The Irish Language
by Dr. Malachy Ó Néill
Head of School, School of Irish Language & Literature, Ulster University
Irish is a Celtic language of Indo-European origin. It belongs to the same linguistic group (Q-Celtic) as Scottish Gaelic and Manx. It is spoken primarily in Ireland but it is possible to locate speakers of Irish throughout the world and there is huge volume of Irish language communication on the internet. Irish is an official language of the European Union and is protected by the European Charter for Regional and Minority Languages.
There are two states on the island of Ireland and two official languages in the southern jurisdiction. While Irish is the first official language of the Republic of Ireland it is English which is the most commonly used vernacular. Everyone studies Irish at primary and secondary school and Irish people have a great affinity for the language – 1.3 million stating that they have a competency in Irish in the most recent southern census in 2012.

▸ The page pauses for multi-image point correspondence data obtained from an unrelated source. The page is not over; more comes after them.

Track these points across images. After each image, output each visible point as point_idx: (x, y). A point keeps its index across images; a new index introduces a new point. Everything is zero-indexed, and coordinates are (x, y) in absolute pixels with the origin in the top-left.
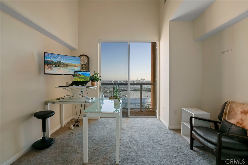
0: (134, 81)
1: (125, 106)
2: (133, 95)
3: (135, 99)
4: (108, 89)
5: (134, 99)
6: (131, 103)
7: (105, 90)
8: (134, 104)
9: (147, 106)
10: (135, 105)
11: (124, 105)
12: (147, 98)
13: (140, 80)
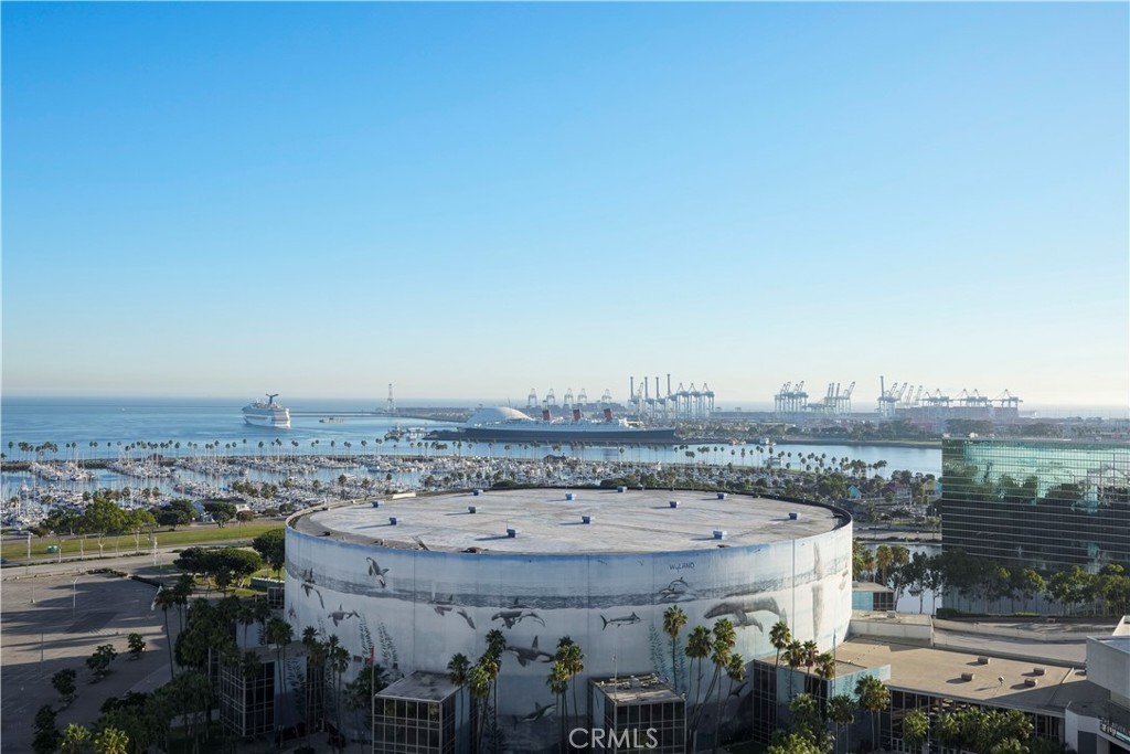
0: (617, 407)
1: (499, 625)
2: (586, 521)
3: (602, 557)
4: (373, 472)
5: (588, 557)
6: (564, 599)
7: (342, 479)
8: (592, 601)
9: (711, 624)
10: (597, 611)
11: (498, 610)
12: (709, 551)
13: (663, 395)
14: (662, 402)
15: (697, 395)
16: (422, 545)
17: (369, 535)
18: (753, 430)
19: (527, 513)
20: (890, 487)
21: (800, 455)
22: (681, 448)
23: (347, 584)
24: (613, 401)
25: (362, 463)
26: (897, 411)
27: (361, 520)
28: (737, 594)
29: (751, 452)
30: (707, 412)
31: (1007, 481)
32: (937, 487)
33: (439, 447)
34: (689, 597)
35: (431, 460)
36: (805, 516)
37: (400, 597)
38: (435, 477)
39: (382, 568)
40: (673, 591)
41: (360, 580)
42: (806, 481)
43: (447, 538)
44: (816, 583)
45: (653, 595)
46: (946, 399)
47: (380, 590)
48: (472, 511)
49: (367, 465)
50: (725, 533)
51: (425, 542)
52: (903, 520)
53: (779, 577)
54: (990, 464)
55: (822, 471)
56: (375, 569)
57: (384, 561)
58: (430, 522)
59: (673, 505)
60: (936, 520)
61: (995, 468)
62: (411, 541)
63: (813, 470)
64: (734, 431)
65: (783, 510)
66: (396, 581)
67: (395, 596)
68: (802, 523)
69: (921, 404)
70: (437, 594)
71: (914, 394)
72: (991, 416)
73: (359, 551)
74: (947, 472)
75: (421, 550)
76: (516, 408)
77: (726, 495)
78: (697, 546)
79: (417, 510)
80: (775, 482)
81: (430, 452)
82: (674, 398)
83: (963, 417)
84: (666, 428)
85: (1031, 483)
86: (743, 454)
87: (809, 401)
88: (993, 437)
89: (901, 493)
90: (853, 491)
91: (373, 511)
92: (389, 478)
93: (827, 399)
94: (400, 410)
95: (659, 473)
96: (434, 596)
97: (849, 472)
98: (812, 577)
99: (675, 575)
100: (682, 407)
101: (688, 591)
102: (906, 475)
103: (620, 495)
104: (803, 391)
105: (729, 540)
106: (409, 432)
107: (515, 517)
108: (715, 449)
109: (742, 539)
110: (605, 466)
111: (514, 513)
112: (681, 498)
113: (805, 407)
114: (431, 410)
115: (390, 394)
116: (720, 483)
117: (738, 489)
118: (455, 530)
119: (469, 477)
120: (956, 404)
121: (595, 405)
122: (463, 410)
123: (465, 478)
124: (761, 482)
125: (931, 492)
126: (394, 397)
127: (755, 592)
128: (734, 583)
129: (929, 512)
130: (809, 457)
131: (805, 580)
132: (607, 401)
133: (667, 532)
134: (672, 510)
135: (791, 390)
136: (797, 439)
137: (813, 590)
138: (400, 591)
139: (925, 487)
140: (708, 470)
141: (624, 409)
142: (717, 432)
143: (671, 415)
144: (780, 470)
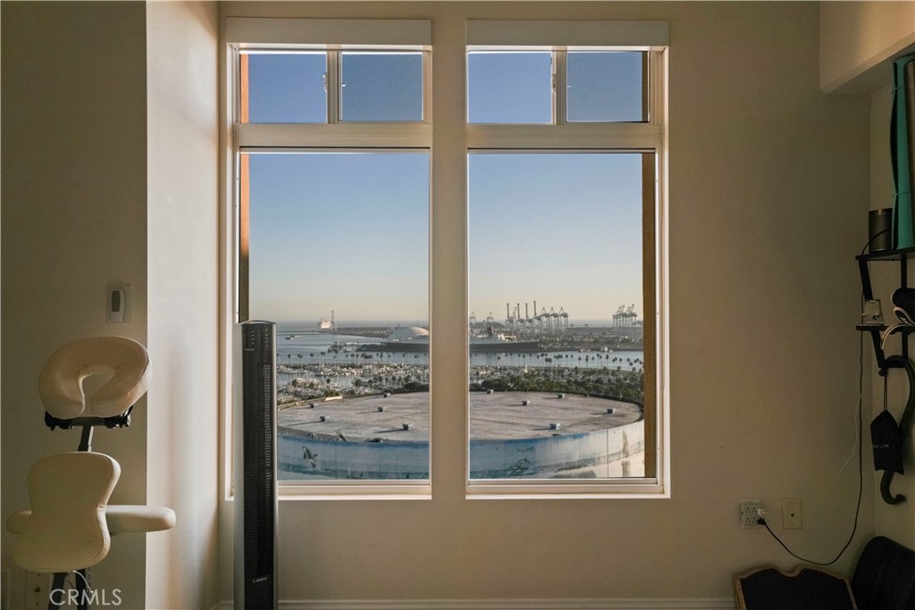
0: (497, 325)
12: (545, 439)
13: (531, 316)
14: (530, 321)
15: (555, 315)
16: (342, 437)
17: (304, 430)
18: (596, 341)
19: (419, 411)
21: (628, 360)
22: (542, 355)
23: (289, 465)
24: (495, 320)
25: (311, 370)
27: (301, 418)
28: (566, 469)
29: (593, 358)
30: (563, 328)
33: (367, 357)
34: (531, 471)
35: (361, 367)
36: (619, 410)
37: (326, 474)
38: (363, 380)
39: (313, 453)
40: (519, 468)
41: (297, 462)
42: (632, 380)
43: (360, 431)
44: (625, 460)
45: (505, 471)
47: (311, 470)
48: (381, 410)
49: (314, 371)
50: (558, 425)
51: (344, 435)
53: (597, 456)
56: (308, 455)
57: (314, 449)
58: (348, 419)
59: (525, 404)
62: (334, 434)
63: (637, 370)
64: (582, 342)
65: (605, 406)
66: (323, 463)
67: (322, 474)
68: (616, 416)
70: (352, 472)
73: (297, 442)
75: (341, 441)
76: (424, 328)
77: (564, 395)
78: (537, 435)
79: (341, 409)
80: (609, 380)
81: (360, 361)
82: (539, 318)
84: (533, 340)
86: (587, 360)
87: (638, 318)
91: (309, 411)
92: (328, 381)
94: (339, 329)
95: (525, 374)
96: (349, 473)
98: (622, 455)
99: (520, 456)
100: (545, 324)
101: (531, 467)
103: (488, 396)
104: (634, 312)
105: (561, 430)
106: (346, 345)
107: (411, 414)
108: (567, 356)
109: (571, 429)
110: (487, 369)
111: (410, 411)
112: (533, 399)
113: (635, 324)
114: (363, 329)
115: (333, 318)
116: (569, 382)
118: (366, 426)
119: (387, 379)
121: (481, 324)
122: (385, 329)
123: (384, 381)
124: (599, 381)
126: (335, 320)
127: (579, 467)
128: (564, 461)
130: (635, 361)
131: (616, 457)
132: (491, 321)
133: (518, 424)
134: (523, 408)
135: (624, 311)
136: (628, 347)
137: (623, 464)
138: (326, 470)
140: (561, 371)
141: (502, 326)
142: (570, 343)
143: (536, 331)
144: (613, 371)
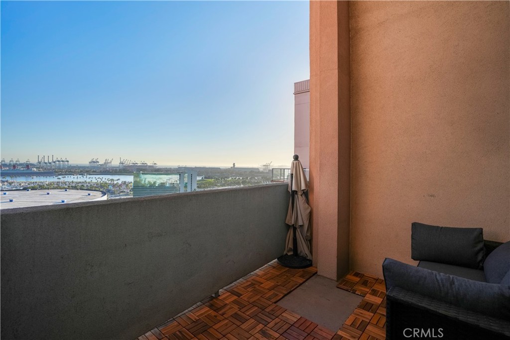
0: (32, 164)
2: (11, 201)
13: (51, 161)
14: (50, 163)
15: (63, 161)
18: (81, 171)
20: (121, 185)
24: (31, 162)
26: (124, 166)
30: (67, 166)
31: (149, 182)
32: (132, 185)
42: (97, 185)
46: (137, 163)
50: (65, 201)
52: (124, 193)
54: (145, 179)
55: (101, 182)
59: (48, 194)
60: (132, 193)
61: (147, 180)
63: (99, 182)
64: (75, 172)
65: (86, 193)
68: (91, 196)
69: (130, 165)
71: (129, 162)
72: (147, 167)
74: (135, 181)
77: (68, 190)
80: (87, 185)
82: (54, 162)
83: (141, 168)
84: (51, 171)
85: (155, 183)
87: (99, 163)
88: (146, 172)
89: (124, 187)
90: (110, 187)
93: (105, 163)
95: (47, 184)
97: (110, 182)
100: (57, 165)
102: (125, 182)
103: (27, 192)
104: (98, 161)
105: (67, 202)
109: (71, 202)
110: (25, 183)
112: (51, 192)
113: (98, 165)
116: (69, 186)
117: (75, 188)
120: (139, 165)
121: (23, 164)
124: (82, 186)
125: (131, 186)
129: (130, 191)
132: (28, 163)
135: (94, 161)
136: (95, 173)
139: (130, 185)
140: (65, 183)
141: (35, 165)
142: (69, 172)
143: (53, 167)
144: (89, 182)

In Northern Ireland, Irish is taught alongside other modern languages at post-primary level, mainly in Catholic schools, and there are now almost five thousand children attending Irish medium schools where all lessons are delivered through the medium of Irish. 94,000 people (more than 10% of the population) indicated an ability to speak Irish in the 2011 census.

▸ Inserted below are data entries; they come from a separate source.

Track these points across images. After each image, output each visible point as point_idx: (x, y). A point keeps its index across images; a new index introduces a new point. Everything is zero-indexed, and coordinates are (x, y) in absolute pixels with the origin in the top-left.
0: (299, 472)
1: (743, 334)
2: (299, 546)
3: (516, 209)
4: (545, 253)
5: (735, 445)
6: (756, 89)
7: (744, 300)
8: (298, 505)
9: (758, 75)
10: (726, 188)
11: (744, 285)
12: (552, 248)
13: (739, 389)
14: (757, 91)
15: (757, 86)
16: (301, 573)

A Gaeltacht is defined as an area in which Irish is the primary means of communication of the community. The majority of Irish speakers reside in the Gaeltacht regions on the western seaboard of Ireland, from Waterford in the south to Donegal in the north. The majority of these localities are isolated seaside districts but new urban Gaeltacht areas are emerging in cities such as Dublin and Belfast.

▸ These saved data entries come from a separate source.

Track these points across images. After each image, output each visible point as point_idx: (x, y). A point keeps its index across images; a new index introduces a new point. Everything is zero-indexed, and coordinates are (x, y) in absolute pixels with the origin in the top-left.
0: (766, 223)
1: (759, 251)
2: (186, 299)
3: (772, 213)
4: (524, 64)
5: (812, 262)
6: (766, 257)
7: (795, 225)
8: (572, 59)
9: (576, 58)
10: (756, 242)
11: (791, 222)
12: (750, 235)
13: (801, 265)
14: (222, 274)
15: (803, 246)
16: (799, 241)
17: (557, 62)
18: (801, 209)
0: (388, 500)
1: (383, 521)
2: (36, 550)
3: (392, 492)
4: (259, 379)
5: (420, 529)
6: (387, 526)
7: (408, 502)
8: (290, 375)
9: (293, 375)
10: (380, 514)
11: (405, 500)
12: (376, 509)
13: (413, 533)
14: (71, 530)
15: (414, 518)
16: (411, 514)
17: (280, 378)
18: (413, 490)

In a survey carried out by Millward Brown for Conradh na Gaeilge (‘the Gaelic League’) in early 2015, 70% of people in the south 54% of people in the north stated that services through the medium of Irish should be available to those who wish to use them. As well as that, 72% of southern residents 63% of northern residents felt that Irish medium education should be available to those who wish to avail of it. This illustrates a high level of support for the Irish language, not only from the Irish speaking community but from the wider population.
Prior to the arrival of the Anglo-Normans (1169) the entire island of Ireland was Irish speaking but the Irish language has been under increasing pressure ever since. The Anglo-Normans left their mark on the Irish language (e.g. cúirt = court; garsún = boy; seomra = room) as did the Vikings before them (e.g. bróg = shoe; margadh = market; pingin = penny) but English did not take the upper hand until the fall of the Gaelic order with the defeat at Kinsale (1601) and the Plantation of Ulster (1607) thereafter.
Two thirds of the population of Ireland (1,340,808 people) were still registered as Irish speakers in 1731 but by the end of that century only half of the population were Irish speaking. While the population was on the rise the number of Irish speakers was in decline and the Great Famine had a devastating impact on the language. By the year 1851, only a quarter of the population used Irish as a first language.
When Conradh na Gaeilge (‘the Gaelic League’) was established in 1893, only 0.8% of the population spoke Irish only while 15% were bilingual. The Irish language revival has been ongoing for over one hundred years and there are now two million people throughout Ireland who speak Irish. There are a wide range of employment opportunities for Irish speakers at home and abroad and numerous organisations (including Gael Linn!) are responsible for a great deal of work to address the needs of the Irish language community and learners of the language.
The Irish language has its own national television (TG4) and radio (Raidió na Gaeltachta) stations and much Irish is seen and heard in other media. Irish speakers are an active, energetic and musical group and there are a number of highlights in the annual calendar of events, especially Seachtain na Gaeilge (‘Irish language week’) around St Patrick’s Day in March and Oireachtas na Samhna, a cultural festival which is the keynote event for Irish speakers each year.
Life in Ireland is now based on a multilingual and multicultural society and the Irish language is key aspect of this society. Immigrants from across the world are now residing in Ireland, some of whom attend Irish medium schools and Irish language activities to expedite and enhance their appreciation of Irish culture. The progress of the peace process in the north has provided opportunities for non-traditional learners from the PUL (Protestant-Unionist-Loyalist) community to learn Irish and an excellent example of this is the East Belfast Mission and the Turas initiative under the leadership of Linda Ervine.
Irish is a lively living language that is available and open to all!